RELATED RESEARCH Utilizing accelerometer and gyro sensors for activity recognition and 3D gestures is a very active research field. One of the most exhausting studies on the current state of hand gesture interaction is presented by LaViola and Keefe(LaViola, Keefe 2011). Non-conventional methods for moving and interacting in virtual spaces have been studied especially in conjunction with immersive virtual environments where the user is engulfed within the environment by virtual glasses or such (Bowman, Johnson & Hodges, 1999). Also, Dang et al. incorporate a spatial interaction device as one of their control methods (Dang et al. 2007).

Various machine learning techniques for accelerometer gesture recognition exist, such as Hidden Markov Models (Kela et al. 2006) or simpler but effective methods such as using path distances between 3D gesture trails as a decision function (Kratz, Rohs 2010; Kratz, Rohs 2011).

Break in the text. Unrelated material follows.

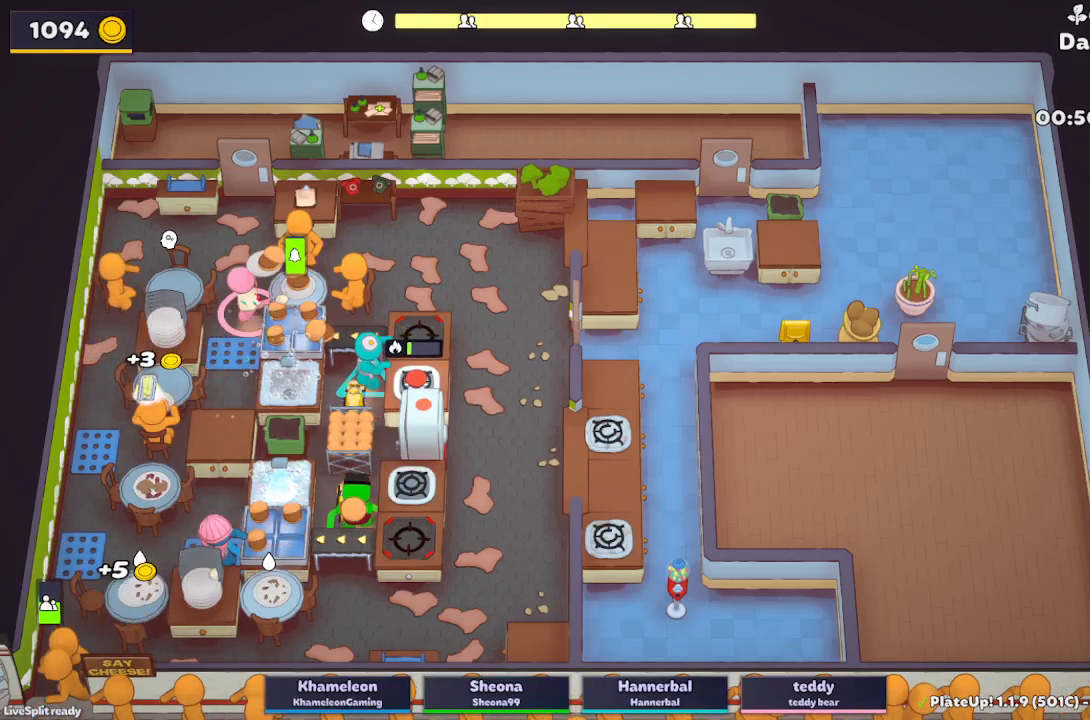
{"dt_ms": 500, "buttons": [], "left_stick": "up", "button_events": [[150, "A", "down"], [267, "A", "up"]]}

Eye-gaze tracking has been under research for decades because of its potential usages as an UI input device for various applications. Traditionally, the eye-gaze tracking has been used for point-and-select operations in 2D UIs (Hyrskykari, Majaranta & Räihä, 2005; Jacob, 1991).However, recent studies show interest for gaze based interaction in 3D virtual spaces. In (Castellina, Corno,2008), various input methods, including gaze, keyboard, and mouse, were compared in a 3D game. The results showed interest towards eye based control applied to 3D environment navigation and game controlling. The study in (Smith, Graham, 2006) showed that participants felt more immersed when using the eye-gaze tracker for input in 3D games. In (Istance, Vickers & Hyrskykari 2009), the eye-gaze tracking was compared to the standard keyboard and mouse as an input method for special use cases in Massively Multiplayer Online Role-Playing Game (MMORPG) World of Warcraft and virtual world Second Life. The result showed that the task completion times were very similar between gaze and traditional methods. Although the remote eye-gaze tracking has been successfully used in studies before, the experiments are usually done in controlled environments with accessories like a chin rest, which greatly reduces the users comfort level (Hansen, Ji 2010). Due to the individuality of eyes, susceptibility to head motion and light conditions, the remote eye-gaze tracking still remains as a challenging task (Hansen, Ji 2010). Because of these limitations, the technology still lacks usability requirements which are preventing its widespread use as an input device.

SYSTEM DEVELOPMENT The test system was built using eye tracking software developed for this project and a 6DOF-sensor attached to the dominant hand. For setting up the eye control, we installed four infrared (IR) led lights into the face of the device and an additional monochrome camera with an IR filter underneath (Figure 1). The main consequence of doing this was that touch screen gestures blocked some of the sensors causing the eye tracking software to fail. This effectively excluded the use of touch screen gestures until the system could be redesigned. A proprietary solution was chosen over commercial systems, such as Tobii mobile2, because we needed to integrate the gaze results in real time for a fully interactive experience. Our eye tracking solution differs from the EyePhone (Miluzzo, Wang & Campbell 2010) as we calculate a more accurate gaze vector representing actual screen coordinates, whereas the EyePhone divides the gaze position into 9 non overlapping regions.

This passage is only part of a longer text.